▶ _What you have to do_:
Lines below that include "cách" are the answer; copy each one.

▶ _Data under study_:
----------

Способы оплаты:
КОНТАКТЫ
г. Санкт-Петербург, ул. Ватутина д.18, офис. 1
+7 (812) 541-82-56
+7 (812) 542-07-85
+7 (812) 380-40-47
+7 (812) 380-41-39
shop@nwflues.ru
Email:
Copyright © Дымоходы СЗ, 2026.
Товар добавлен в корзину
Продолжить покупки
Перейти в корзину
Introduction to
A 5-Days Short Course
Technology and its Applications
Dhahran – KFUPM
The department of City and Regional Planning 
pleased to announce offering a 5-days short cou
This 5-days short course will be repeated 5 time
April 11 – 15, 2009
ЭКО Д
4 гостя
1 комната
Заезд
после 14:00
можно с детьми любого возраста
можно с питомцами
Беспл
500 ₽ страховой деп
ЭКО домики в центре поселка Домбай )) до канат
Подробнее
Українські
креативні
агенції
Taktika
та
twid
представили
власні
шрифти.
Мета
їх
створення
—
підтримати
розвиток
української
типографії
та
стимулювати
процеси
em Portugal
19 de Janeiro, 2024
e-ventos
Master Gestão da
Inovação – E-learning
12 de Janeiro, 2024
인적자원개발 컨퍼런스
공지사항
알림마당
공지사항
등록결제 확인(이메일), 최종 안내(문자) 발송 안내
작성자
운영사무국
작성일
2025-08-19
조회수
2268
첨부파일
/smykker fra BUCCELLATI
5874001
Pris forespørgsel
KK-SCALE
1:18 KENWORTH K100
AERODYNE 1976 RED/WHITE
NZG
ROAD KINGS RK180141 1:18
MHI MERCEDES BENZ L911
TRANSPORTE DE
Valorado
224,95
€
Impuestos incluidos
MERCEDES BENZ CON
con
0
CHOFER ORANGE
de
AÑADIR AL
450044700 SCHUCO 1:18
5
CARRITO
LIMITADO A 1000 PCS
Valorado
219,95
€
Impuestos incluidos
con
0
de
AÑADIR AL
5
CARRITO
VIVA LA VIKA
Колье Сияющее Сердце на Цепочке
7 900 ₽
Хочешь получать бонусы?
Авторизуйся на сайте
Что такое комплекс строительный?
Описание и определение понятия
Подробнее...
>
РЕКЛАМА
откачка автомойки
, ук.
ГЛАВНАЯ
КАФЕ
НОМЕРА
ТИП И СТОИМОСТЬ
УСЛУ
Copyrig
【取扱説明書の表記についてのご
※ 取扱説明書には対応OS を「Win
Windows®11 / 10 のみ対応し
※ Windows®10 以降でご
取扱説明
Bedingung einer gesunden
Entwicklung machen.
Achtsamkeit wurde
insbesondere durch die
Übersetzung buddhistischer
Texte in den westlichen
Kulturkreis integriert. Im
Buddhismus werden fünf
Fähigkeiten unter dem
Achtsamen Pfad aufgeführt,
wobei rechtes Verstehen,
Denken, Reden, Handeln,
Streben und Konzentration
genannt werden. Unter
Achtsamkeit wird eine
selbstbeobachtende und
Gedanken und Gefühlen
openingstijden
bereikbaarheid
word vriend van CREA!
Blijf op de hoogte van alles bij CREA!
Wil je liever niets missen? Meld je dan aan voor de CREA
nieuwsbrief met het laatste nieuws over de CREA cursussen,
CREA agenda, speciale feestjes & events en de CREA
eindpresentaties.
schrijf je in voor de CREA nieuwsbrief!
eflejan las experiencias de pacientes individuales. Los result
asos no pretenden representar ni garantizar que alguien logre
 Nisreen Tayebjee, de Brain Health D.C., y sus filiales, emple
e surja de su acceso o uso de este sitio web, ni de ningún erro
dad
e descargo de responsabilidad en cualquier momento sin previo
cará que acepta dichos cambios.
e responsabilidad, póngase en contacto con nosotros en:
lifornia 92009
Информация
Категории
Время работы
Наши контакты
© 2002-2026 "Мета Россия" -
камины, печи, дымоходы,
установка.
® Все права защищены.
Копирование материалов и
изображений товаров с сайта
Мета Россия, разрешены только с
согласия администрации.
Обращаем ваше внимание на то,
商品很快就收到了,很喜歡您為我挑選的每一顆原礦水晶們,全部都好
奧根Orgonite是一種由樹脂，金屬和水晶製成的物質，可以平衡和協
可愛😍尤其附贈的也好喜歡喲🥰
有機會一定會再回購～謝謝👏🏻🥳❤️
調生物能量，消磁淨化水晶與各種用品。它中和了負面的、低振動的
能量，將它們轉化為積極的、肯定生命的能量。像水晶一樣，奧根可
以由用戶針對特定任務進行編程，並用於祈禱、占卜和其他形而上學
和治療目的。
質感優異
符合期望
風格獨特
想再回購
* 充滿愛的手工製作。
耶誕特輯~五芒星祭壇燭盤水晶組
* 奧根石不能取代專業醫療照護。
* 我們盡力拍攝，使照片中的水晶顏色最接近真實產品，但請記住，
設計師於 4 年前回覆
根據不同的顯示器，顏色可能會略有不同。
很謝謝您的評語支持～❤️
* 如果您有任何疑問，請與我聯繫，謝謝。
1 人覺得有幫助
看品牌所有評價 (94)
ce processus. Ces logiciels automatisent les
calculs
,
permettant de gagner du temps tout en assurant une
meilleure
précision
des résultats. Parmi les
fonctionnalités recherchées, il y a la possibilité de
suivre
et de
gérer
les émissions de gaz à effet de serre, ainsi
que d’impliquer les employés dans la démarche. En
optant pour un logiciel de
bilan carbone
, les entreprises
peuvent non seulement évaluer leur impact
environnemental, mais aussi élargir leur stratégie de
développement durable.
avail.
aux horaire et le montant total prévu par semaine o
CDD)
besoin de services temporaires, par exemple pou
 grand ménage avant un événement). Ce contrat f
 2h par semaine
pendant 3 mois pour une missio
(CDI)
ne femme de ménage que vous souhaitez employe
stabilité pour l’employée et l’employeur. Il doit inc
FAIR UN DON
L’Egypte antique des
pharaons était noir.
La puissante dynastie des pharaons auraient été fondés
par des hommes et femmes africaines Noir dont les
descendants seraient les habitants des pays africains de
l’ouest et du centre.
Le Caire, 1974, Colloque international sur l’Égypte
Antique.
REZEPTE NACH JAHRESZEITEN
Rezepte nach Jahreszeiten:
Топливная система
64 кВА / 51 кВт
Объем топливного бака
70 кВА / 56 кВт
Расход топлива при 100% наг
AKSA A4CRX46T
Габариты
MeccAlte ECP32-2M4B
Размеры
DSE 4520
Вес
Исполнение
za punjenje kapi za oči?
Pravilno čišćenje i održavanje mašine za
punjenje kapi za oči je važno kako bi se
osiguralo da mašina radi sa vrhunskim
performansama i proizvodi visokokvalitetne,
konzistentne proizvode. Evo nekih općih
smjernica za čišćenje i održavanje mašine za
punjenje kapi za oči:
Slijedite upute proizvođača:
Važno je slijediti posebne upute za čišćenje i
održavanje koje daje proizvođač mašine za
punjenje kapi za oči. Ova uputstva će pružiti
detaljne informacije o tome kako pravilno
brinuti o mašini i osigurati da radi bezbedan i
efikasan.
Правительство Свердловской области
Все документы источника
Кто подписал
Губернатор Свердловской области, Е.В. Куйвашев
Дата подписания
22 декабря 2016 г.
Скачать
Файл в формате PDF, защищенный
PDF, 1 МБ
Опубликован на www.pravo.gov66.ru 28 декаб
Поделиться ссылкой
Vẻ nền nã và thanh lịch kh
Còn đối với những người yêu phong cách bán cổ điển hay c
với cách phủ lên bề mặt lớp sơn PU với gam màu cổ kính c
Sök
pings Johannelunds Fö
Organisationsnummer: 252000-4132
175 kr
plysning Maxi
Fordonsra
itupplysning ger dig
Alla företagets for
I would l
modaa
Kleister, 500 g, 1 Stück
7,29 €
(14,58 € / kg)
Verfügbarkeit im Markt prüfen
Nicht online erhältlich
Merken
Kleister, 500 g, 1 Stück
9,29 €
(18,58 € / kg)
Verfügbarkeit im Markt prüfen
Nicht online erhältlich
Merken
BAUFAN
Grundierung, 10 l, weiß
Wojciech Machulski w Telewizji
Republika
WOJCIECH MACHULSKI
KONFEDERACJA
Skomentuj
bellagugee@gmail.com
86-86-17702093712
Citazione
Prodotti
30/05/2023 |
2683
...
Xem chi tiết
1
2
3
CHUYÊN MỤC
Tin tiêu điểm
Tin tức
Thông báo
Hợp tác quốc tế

----------

▶ _Answer box_:
Còn đối với những người yêu phong cách bán cổ điển hay c
với cách phủ lên bề mặt lớp sơn PU với gam màu cổ kính c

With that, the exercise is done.